Maristela foi repetidamente aplaudida ao enfatizar a importância da igualdade entre as e os profissionais nas OSSs. “No Seconci-SP, 72% são mulheres que dedicam suas vidas ao maior bem do mundo, a saúde humanizada. No início de minha vida profissional, também fui desrespeitada por ser mulher, mas em vez de me sentir humilhada, me senti fortalecida, fiz um boletim de ocorrência na polícia e fui em frente. A lei está aí, mas nós temos que agir se queremos respeito”, assinalou.

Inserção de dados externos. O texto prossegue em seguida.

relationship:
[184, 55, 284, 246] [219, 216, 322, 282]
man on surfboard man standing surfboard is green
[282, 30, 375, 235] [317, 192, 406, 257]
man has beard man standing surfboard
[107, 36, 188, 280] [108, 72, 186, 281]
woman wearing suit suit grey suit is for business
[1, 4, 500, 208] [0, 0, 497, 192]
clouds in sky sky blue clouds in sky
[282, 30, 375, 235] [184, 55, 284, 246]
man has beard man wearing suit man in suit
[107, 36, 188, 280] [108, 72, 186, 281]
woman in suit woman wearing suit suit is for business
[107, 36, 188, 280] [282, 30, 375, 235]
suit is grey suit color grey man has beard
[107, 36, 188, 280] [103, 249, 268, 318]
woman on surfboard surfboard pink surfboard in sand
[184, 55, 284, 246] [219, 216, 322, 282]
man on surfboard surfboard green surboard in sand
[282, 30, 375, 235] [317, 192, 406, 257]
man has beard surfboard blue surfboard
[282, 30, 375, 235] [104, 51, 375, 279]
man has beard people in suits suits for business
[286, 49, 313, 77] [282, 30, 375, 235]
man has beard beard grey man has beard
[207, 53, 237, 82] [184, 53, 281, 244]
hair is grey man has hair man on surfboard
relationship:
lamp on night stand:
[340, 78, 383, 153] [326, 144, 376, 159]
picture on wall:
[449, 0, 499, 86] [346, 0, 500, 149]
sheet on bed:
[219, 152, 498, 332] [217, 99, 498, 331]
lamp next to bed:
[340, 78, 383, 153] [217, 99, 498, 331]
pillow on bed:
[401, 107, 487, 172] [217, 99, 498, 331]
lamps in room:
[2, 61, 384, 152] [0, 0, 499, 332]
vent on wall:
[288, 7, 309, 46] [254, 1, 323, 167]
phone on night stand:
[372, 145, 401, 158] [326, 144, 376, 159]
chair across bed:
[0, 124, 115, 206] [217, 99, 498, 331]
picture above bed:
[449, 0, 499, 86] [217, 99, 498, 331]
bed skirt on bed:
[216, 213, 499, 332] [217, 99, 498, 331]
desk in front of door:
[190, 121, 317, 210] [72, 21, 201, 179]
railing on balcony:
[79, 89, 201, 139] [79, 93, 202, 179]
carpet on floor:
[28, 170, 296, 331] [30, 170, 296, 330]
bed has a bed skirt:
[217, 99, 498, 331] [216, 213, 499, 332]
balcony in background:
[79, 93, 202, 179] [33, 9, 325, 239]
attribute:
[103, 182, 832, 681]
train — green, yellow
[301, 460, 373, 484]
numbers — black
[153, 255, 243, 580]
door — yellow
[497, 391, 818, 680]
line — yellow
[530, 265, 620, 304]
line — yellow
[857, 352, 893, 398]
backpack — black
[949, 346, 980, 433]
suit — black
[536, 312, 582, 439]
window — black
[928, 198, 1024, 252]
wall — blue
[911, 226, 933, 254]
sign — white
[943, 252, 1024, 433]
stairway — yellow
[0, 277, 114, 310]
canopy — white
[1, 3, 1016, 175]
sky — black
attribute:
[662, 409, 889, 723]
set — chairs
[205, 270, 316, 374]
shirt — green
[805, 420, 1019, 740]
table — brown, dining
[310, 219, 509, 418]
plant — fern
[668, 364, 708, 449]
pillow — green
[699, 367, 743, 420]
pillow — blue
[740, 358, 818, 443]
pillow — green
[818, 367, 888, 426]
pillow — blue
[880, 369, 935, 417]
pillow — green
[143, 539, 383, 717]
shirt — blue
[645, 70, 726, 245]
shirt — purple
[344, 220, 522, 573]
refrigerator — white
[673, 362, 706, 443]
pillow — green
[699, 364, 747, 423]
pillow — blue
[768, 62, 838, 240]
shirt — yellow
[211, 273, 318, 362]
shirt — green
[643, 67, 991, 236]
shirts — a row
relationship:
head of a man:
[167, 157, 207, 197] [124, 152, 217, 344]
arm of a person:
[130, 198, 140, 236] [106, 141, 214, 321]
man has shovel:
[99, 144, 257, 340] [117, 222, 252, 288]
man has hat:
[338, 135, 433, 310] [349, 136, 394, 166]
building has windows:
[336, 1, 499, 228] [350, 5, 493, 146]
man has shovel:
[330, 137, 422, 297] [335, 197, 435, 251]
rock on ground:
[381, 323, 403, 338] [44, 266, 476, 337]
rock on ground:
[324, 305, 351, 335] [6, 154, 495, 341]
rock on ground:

Junto com Maristela, palestraram Piètro Sídoti, superintendente Jurídico, Risco e Compliance do Seconci-SP, e Andreza Nazuti, gerente Jurídico da entidade. Em sua apresentação, eles detalharam os tipos de assédio – moral, sexual físico, sexual verbal e sexual não verbal. Relataram a importância do Código de Conduta e do Canal Ético do Seconci-SP, pelo qual o Jurídico e a presidência da entidade recebem denúncias e abrem sindicâncias para apurá-las. E explicitaram as condutas recomendadas para apoiar quem sofre assédio no trabalho.

Seconci-SP elogiado

Na abertura do evento, Maristela foi chamada ao palco pelo governador Rodrigo Garcia. “O Seconci-SP foi a primeira entidade a gerir a saúde pública em São Paulo, teve a coragem de fazê-lo”, enfatizou o governador. “Hoje metade dos serviços estaduais de saúde em São Paulo são prestados por OSSs. São o melhor exemplo de que um serviço público não precisa ser necessariamente prestado por um órgão estatal”, completou.

Também participaram da abertura o secretário estadual da Saúde, Jean Gorinchteyn, que destacou a importância dos profissionais das OSSs no combate à pandemia; o secretário executivo de Saúde, Eduardo Ribeiro, e o prefeito de São Bernardo do Campo, Orlando Morando, que repudiou atos de assédio sexual na saúde e defendeu as OSSs: “Sem elas, a saúde pública seria uma catástrofe”.

O evento ainda contou com palestras do Marcelo Álvares, da Fundação do ABC, sobre a preservação da saúde mental, e de Daniela Carvalho, da ESPDM, sobre alimentação saudável.